As discussed, there is no opposition by the respondents to a valuation order being made save and except that the second to fourth respondents do not accept that they should be required to either contribute to, or to pay in the first instance, the cost of valuing the land.
Similarly, whilst it is reasonable that the four-way partnership utilise its assets to pay the cost of the valuation of assets held, the same consideration does not apply to the assets of the three‑way partnership, although it is likely that the assets of the four-way partnership have been utilised by the three-way partnership.
The parties understand that unless the valuations of land and partnership assets are able to be agreed, a valuation exercise will be necessary and is a precondition to the matter being able to be listed for final hearing.
I propose to order that the parties attempt to agree as to the appointment of a single expert valuer as to the land and the partnership assets, but at this stage, I do not consider that the second to fourth respondents should be required to contribute to the cost of the land valuation given that they do not accept the applicant and/or the first respondent hold an equitable interest.

★ ★ ★ ★

ACTIVITIES ::
[a] According to the passage about the valuation order, what is a precondition to the matter being listed for final hearing?
[b] Reproduce word for word the part of the passage about the valuation order that opens with the words containing "The parties understand" and closes with "for final hearing.".
The items have no role in the tasks on the passage about the valuation order.

★ ★ ★ ★

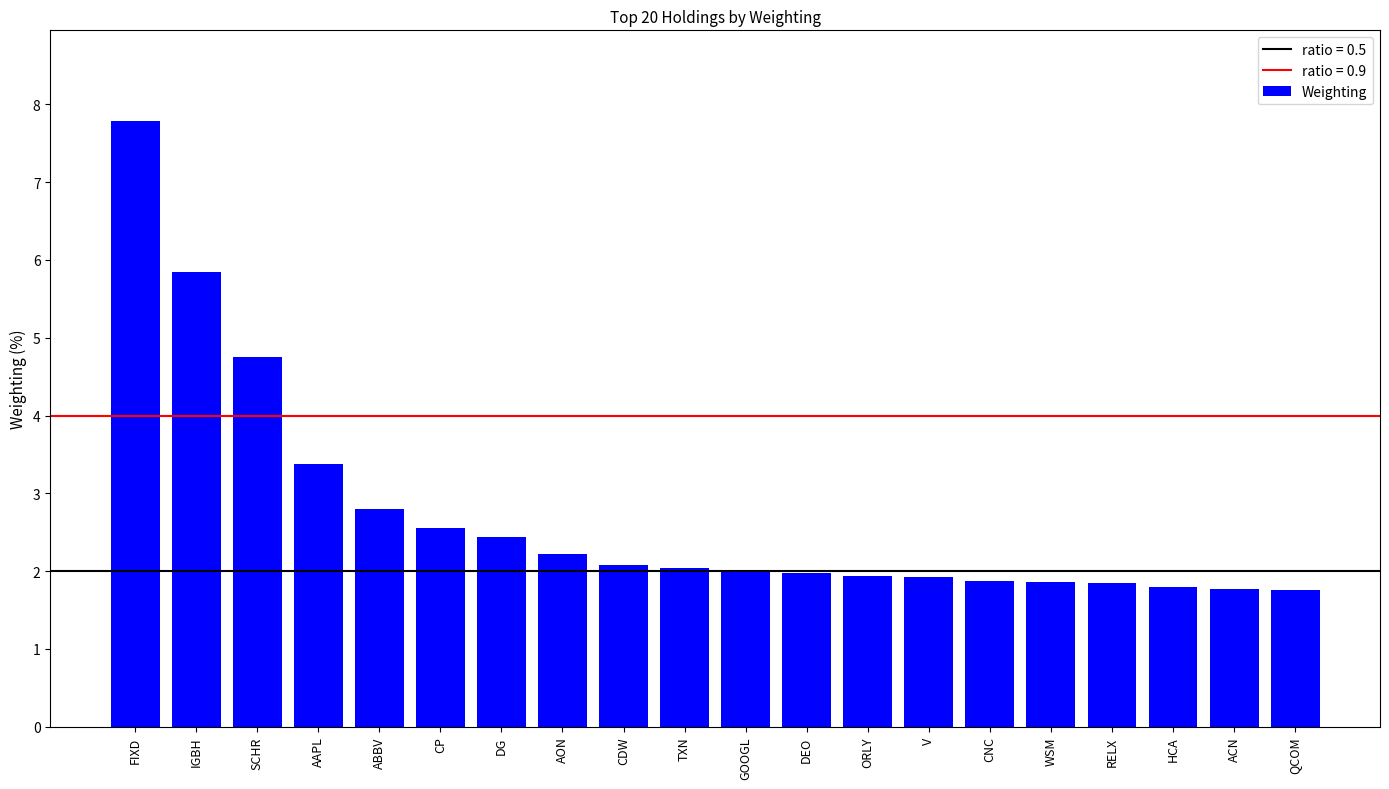

Between ABBV and HCA, which is larger?

ABBV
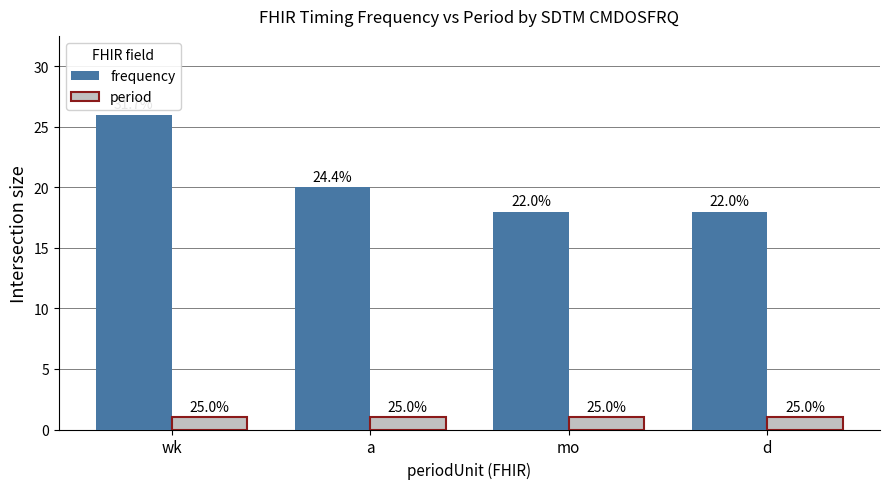

What is the label of the 4th bar from the left?

d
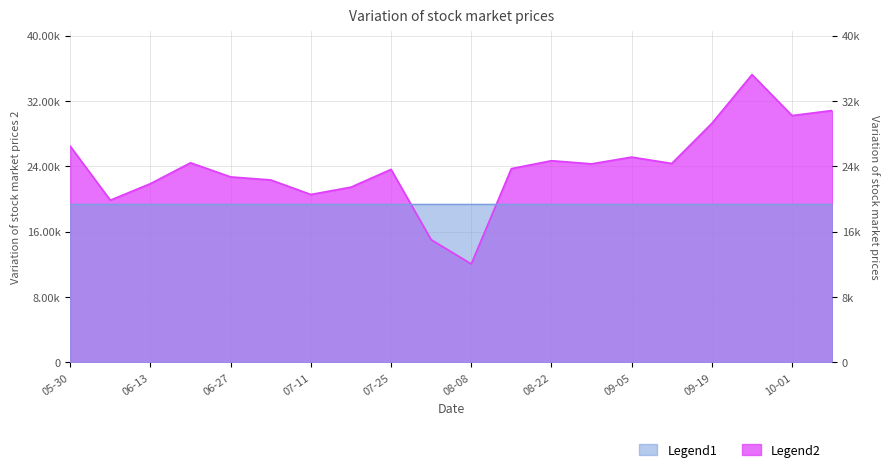

At which label does the data first exceed 24307?

05-30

★ ★ ★ ★

RESPONSES FOR EACH TASK ::
[a] A valuation exercise is a precondition, unless the valuations of land and partnership assets can be agreed.

[b]
The parties understand that unless the valuations of land and partnership assets are able to be agreed, a valuation exercise will be necessary and is a precondition to the matter being able to be listed for final hearing.